Cher, très cher éolien offshore…

31 Janvier 2017
La France, forte de son électricité nucléaire et hydraulique qui lui garantit déjà le précieux fluide décarboné à 85%, n'est pas pressée de dépenser ses sous pour faire tourner en mer des moulins à vent qui ne lui apporteront que des soucis et des querelles de voisinage.
Mais on peut difficilement à la fois se targuer d'être le flambeau de la transition énergétique, et se vanter de posséder un littoral offrant le meilleur potentiel éolien, tout en restant les deux pieds dans le même sabot.
Il fallait donc bien à notre tour planter quelques poteaux en mer sous peine de passer pour des charlots, surtout après les proclamations des COP 21 et de la fiesta de Marrakech.

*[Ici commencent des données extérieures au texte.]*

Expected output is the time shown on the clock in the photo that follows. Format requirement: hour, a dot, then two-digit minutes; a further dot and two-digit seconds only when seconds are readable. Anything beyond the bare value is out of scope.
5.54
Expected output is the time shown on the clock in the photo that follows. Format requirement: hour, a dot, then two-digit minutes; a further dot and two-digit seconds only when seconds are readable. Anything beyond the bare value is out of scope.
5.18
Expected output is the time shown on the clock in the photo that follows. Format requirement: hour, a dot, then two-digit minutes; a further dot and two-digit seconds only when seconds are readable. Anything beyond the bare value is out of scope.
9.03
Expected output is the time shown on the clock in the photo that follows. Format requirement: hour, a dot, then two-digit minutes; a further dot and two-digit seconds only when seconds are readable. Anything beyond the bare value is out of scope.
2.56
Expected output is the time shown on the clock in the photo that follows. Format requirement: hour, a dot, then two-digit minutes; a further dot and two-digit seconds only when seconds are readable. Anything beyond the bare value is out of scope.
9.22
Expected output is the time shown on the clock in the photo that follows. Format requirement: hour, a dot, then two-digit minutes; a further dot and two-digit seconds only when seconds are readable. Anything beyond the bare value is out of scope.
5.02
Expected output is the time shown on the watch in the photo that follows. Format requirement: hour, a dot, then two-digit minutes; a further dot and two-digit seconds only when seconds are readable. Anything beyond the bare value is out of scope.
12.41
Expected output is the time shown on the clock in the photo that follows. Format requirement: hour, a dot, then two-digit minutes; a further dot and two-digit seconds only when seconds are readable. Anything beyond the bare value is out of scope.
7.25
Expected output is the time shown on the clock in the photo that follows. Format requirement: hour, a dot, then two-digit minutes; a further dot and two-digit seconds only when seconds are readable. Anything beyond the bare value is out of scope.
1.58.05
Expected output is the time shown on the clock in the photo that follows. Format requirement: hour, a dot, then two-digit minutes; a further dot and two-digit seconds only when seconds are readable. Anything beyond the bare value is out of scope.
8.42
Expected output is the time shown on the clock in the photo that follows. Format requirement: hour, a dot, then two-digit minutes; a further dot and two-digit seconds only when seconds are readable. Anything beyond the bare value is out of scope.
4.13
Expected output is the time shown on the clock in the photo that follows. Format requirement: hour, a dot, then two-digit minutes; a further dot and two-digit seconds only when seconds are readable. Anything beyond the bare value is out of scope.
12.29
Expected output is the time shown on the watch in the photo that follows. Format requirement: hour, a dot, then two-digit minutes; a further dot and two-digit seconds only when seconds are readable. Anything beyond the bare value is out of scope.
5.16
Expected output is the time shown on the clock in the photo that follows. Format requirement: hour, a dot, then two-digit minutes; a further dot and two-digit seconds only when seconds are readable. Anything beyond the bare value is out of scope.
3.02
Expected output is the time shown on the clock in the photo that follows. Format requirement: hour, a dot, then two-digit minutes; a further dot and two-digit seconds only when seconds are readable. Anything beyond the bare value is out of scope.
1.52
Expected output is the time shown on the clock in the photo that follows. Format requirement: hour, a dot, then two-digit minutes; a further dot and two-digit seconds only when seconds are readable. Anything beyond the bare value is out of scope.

L'Etat avait donc émis en 2012 un appel d'offres pour la construction de quelques parcs éoliens offshore à implanter sur le plateau continental de la côte atlantique.
Le fait que, cinq ans plus tard, il n'y a encore aucune éolienne offshore opérationnelle en France est un indice du peu d'enthousiasme suscité par  cette technologie.
Mais çà, on le savait déjà.
Se réveiller en 2012 alors que nos voisins et concurrents avaient déjà largement cinq ans d'avance, et se retrouver en 2017 avec toujours aucune éolienne sur notre littoral, et prétendre vouloir développer une filière éolienne offshore française innovante et compétitive, voilà qui démontre un bel optimisme, doublé d'une grande ignorance des mécanismes industriels.
Le succès, si succès il y a, n'en sera que plus méritoire.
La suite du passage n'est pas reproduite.